## [SOURCE DATA]
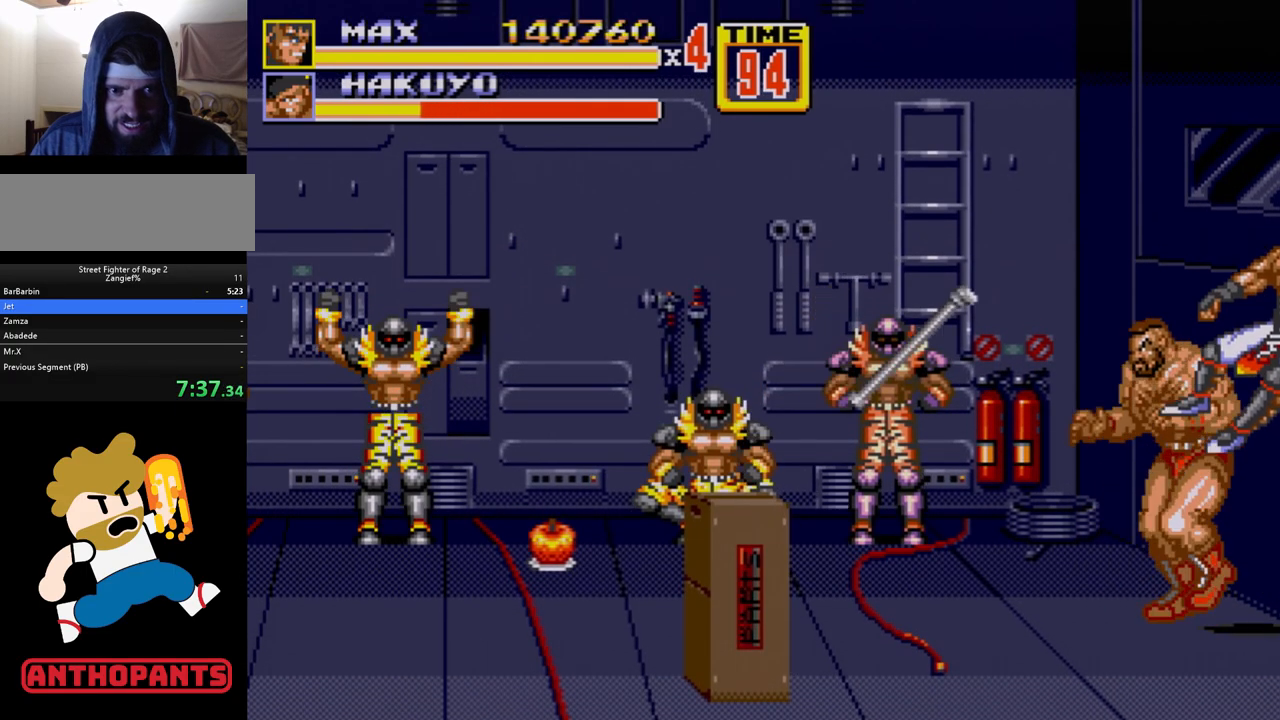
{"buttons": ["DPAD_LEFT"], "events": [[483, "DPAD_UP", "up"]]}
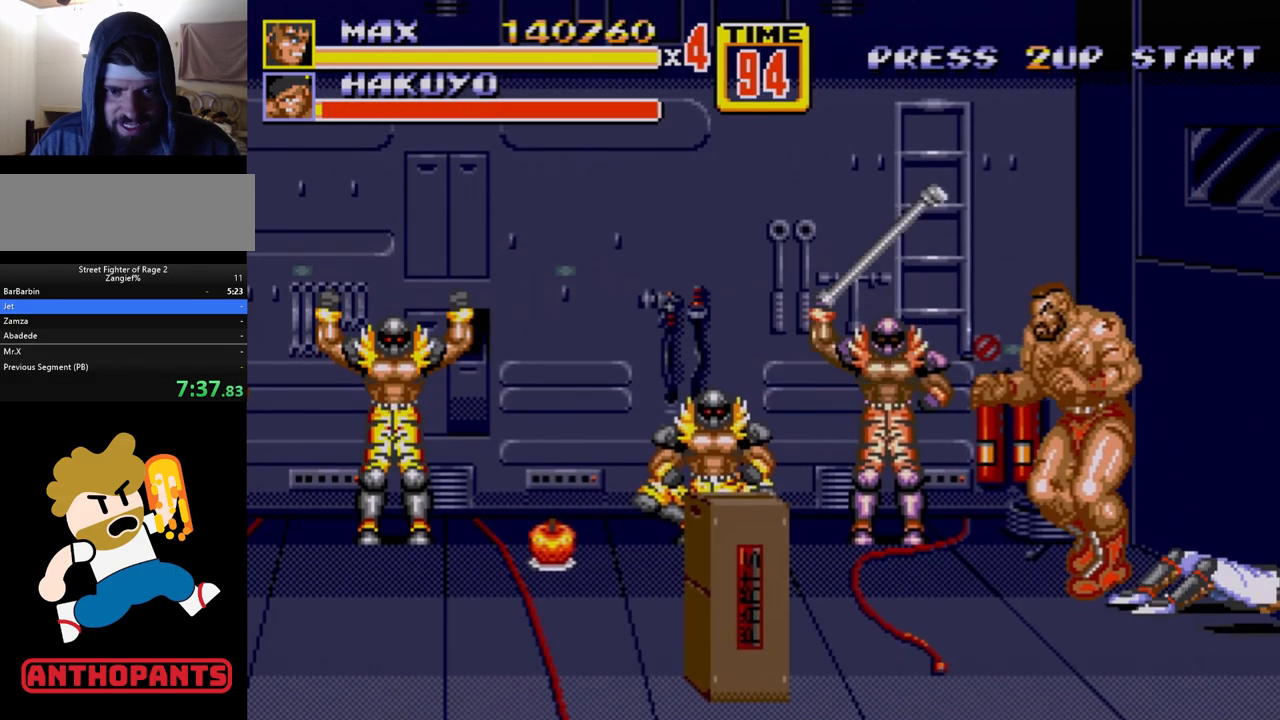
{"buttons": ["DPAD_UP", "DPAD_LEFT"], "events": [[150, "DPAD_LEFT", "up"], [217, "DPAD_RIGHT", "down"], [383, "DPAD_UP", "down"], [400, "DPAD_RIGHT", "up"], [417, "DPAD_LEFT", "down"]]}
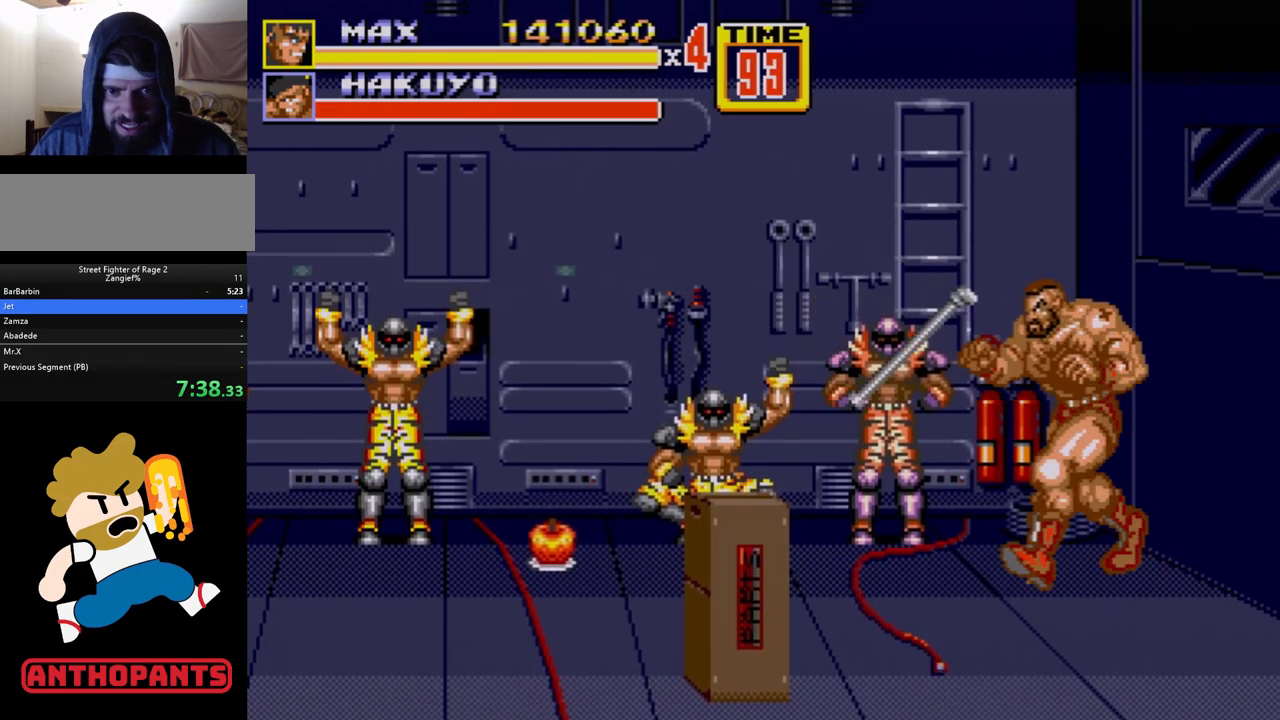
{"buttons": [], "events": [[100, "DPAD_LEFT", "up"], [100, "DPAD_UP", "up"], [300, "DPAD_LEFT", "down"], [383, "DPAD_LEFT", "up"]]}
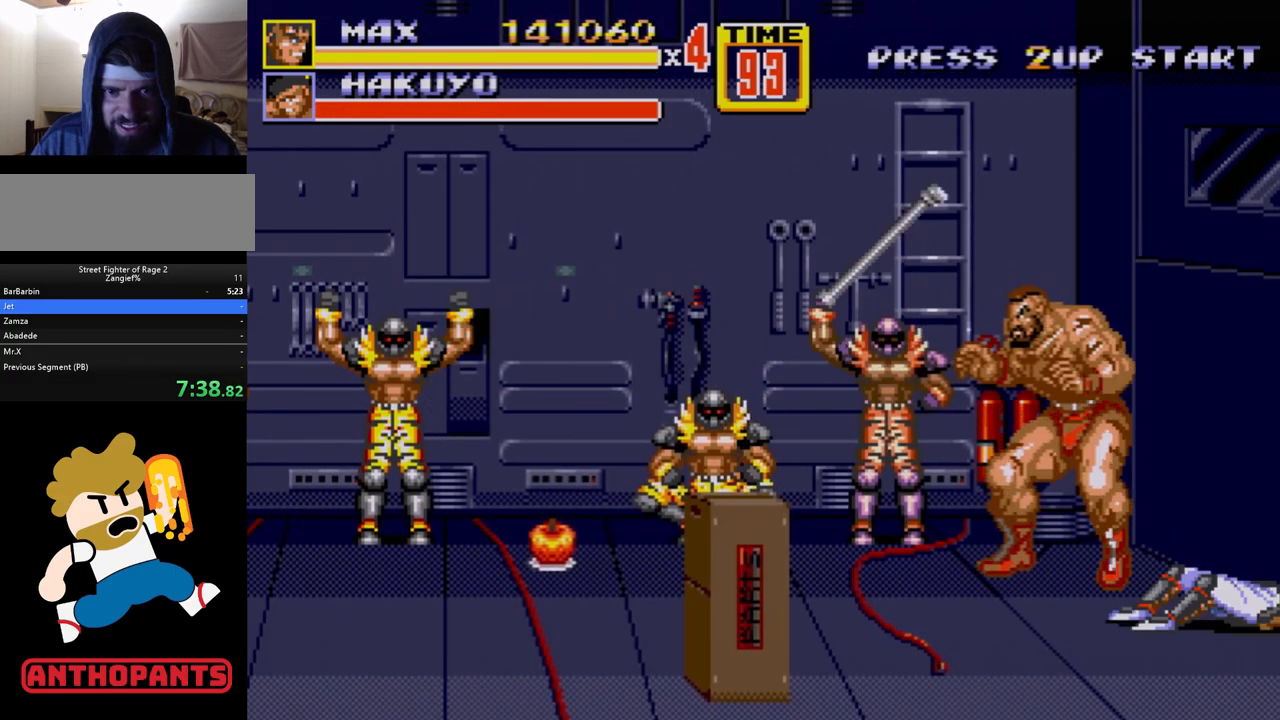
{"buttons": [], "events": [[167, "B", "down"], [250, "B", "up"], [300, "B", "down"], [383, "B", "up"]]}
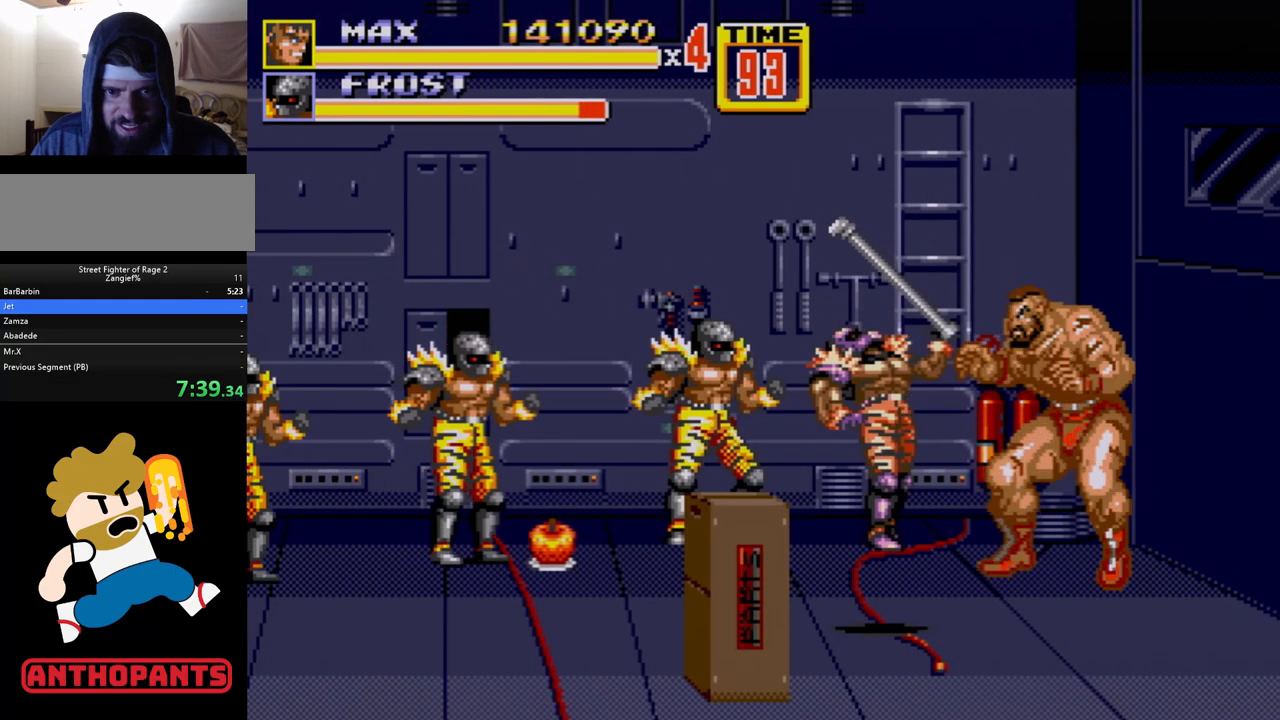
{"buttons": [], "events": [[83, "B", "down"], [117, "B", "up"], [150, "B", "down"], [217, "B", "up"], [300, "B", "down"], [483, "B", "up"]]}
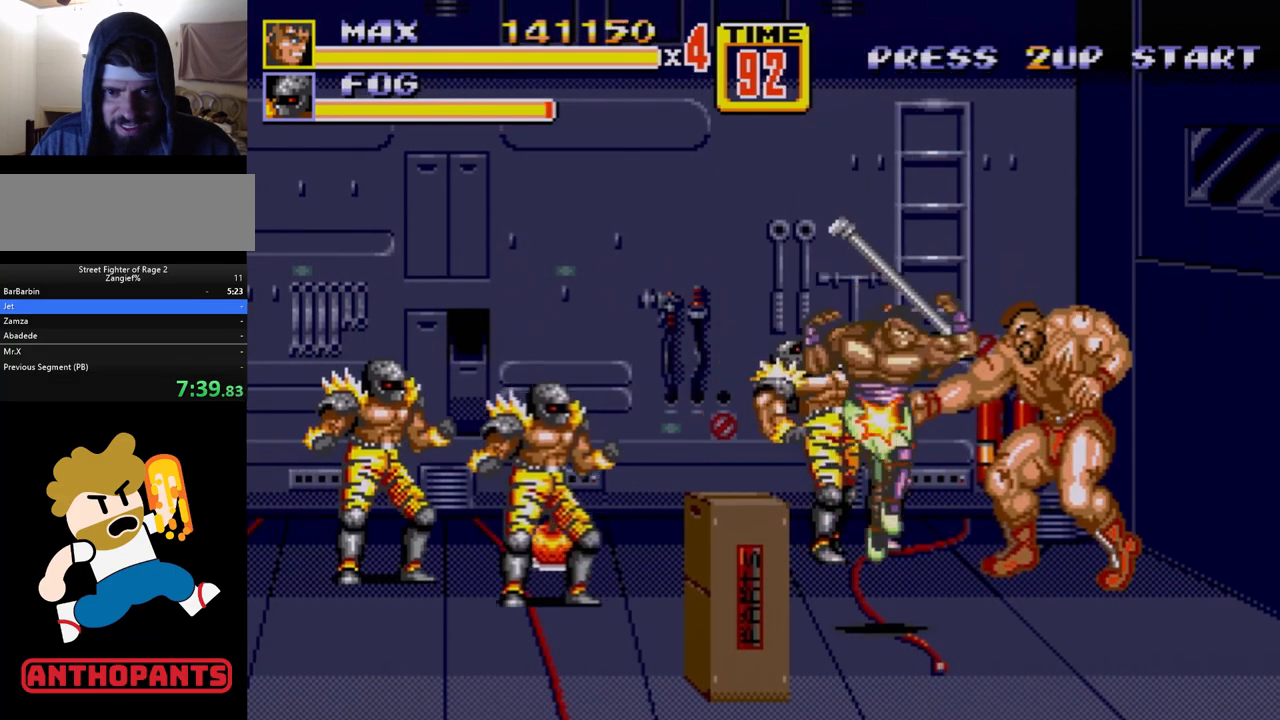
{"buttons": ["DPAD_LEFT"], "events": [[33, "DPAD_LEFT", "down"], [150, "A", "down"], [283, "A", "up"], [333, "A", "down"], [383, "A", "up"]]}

## [WORK REQUEST]
Extract all the data above exactly, excluding every picture.

## [SOLUTION]
{"buttons": ["DPAD_LEFT"], "events": [[483, "DPAD_UP", "up"]]}
{"buttons": ["DPAD_UP", "DPAD_LEFT"], "events": [[150, "DPAD_LEFT", "up"], [217, "DPAD_RIGHT", "down"], [383, "DPAD_UP", "down"], [400, "DPAD_RIGHT", "up"], [417, "DPAD_LEFT", "down"]]}
{"buttons": [], "events": [[100, "DPAD_LEFT", "up"], [100, "DPAD_UP", "up"], [300, "DPAD_LEFT", "down"], [383, "DPAD_LEFT", "up"]]}
{"buttons": [], "events": [[167, "B", "down"], [250, "B", "up"], [300, "B", "down"], [383, "B", "up"]]}
{"buttons": [], "events": [[83, "B", "down"], [117, "B", "up"], [150, "B", "down"], [217, "B", "up"], [300, "B", "down"], [483, "B", "up"]]}
{"buttons": ["DPAD_LEFT"], "events": [[33, "DPAD_LEFT", "down"], [150, "A", "down"], [283, "A", "up"], [333, "A", "down"], [383, "A", "up"]]}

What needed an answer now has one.